I’ve decided to take a small break from The Queen of Crime’s novels and turn to Georges Simenon’s Inspector Maigret series. I haven’t read novels by Simenon before, but I gather that he was a prolific writer – his Inspector Maigret series alone has 75 novels and 28 short stories.
Pietr the Latvian written in 1931 is Simenon’s first novel featuring Maigret, a French police detective.
Not that he looked like a cartoon policeman. He didn’t have a mustache and he didn’t wear heavy boots. His clothes were well cut and made of fairly light worsted. He shaved every day and looked after his hands.
But his frame was proletarian. He was a big, bony man. Iron muscles shaped his jacket sleeves and quickly wore through new trousers.
He had a way imposing himself just by standing there. His assertive presence had often irked many of his own colleagues.
As you can see, his appearance is very different from Agatha Christie’s Poirot. Not only that, even his crime-solving methods include a lot of legwork and stakeouts.

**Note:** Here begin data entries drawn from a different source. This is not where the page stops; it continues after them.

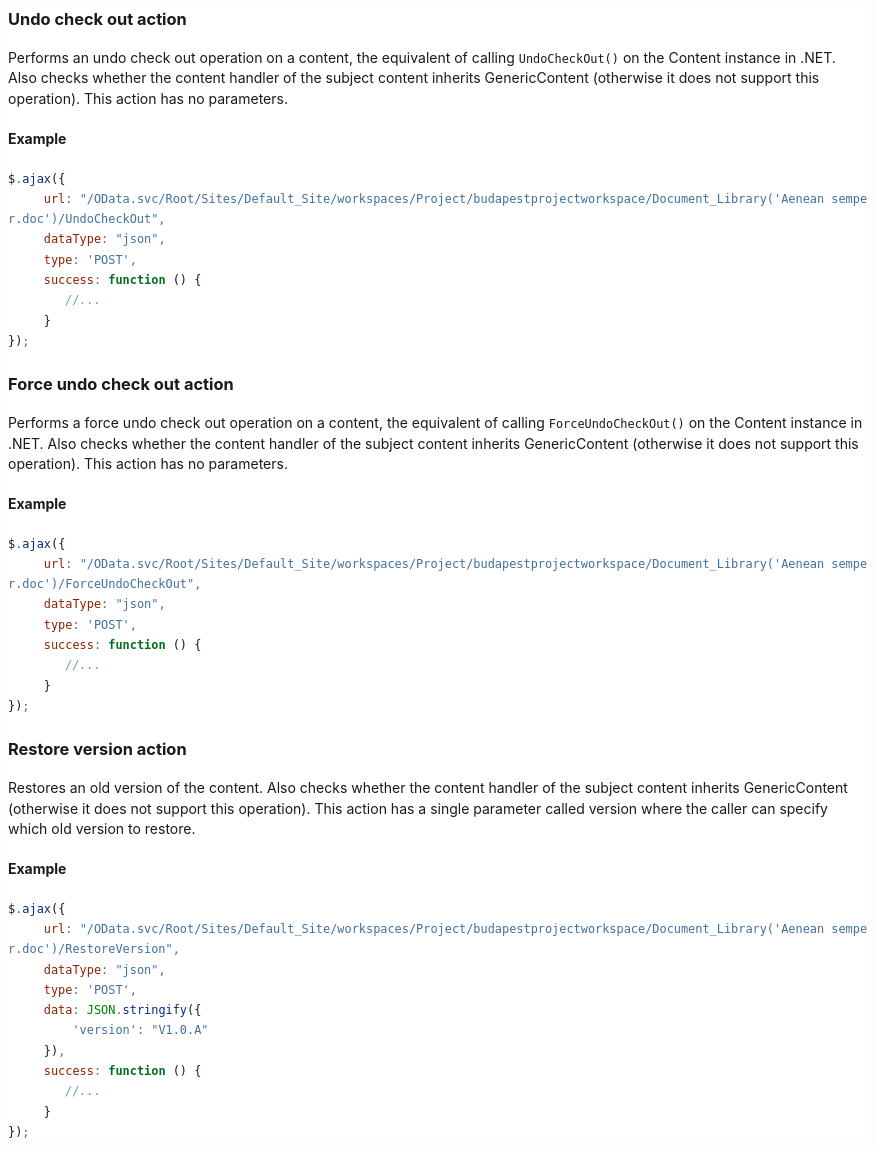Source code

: ### Undo check out action


Performs an undo check out operation on a content, the equivalent of calling `UndoCheckOut()` on the Content instance in .NET. Also checks whether the content handler of the subject content inherits GenericContent (otherwise it does not support this operation). This action has no parameters.

#### Example

```js
$.ajax({
     url: "/OData.svc/Root/Sites/Default_Site/workspaces/Project/budapestprojectworkspace/Document_Library('Aenean semper.doc')/UndoCheckOut",
     dataType: "json",
     type: 'POST',
     success: function () {
		//...
     }
});
```

### Force undo check out action


Performs a force undo check out operation on a content, the equivalent of calling `ForceUndoCheckOut()` on the Content instance in .NET. Also checks whether the content handler of the subject content inherits GenericContent (otherwise it does not support this operation). This action has no parameters.

#### Example

```js
$.ajax({
     url: "/OData.svc/Root/Sites/Default_Site/workspaces/Project/budapestprojectworkspace/Document_Library('Aenean semper.doc')/ForceUndoCheckOut",
     dataType: "json",
     type: 'POST',
     success: function () {
		//...
     }
});
```

### Restore version action

Restores an old version of the content. Also checks whether the content handler of the subject content inherits GenericContent (otherwise it does not support this operation). This action has a single parameter called version where the caller can specify which old version to restore.

#### Example

```js
$.ajax({
     url: "/OData.svc/Root/Sites/Default_Site/workspaces/Project/budapestprojectworkspace/Document_Library('Aenean semper.doc')/RestoreVersion",
     dataType: "json",
     type: 'POST',
     data: JSON.stringify({
         'version': "V1.0.A"
     }),
     success: function () {
		//...
     }
});
```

In Pietr the Latvian, The International Criminal Police Commision (ICPC) is after a conman, and the novel begins with a coded message ICPC sents to Maigret warning him of the imminent arrival of Pietr in Paris by train. Maigret doesn’t even have a photograph of Pietr, he only has a ‘word-picture’ which he knows by heart, and that is how Maigret identifies Pietr getting off the train at the Gare du Nord, and heading to Hotel Majestic. However, Maigret’s investigation gets complicated when a corpse is found inside the train of a man who looks exactly like Pietr, and what follows is an engrossing police procedural where Maigret tries to shed light on the true identity of the Pietr the Latvian.
There’s no mind-blowing reveal at the end of the novel, but I enjoyed reading how Maigret patiently waited to see the human being behind the criminal. Maigret turned out to be a sympathetic investigator, who reminded me a bit of Peter Burke from White Collar, so I think I’ll be spending more time with the Maigret series in future.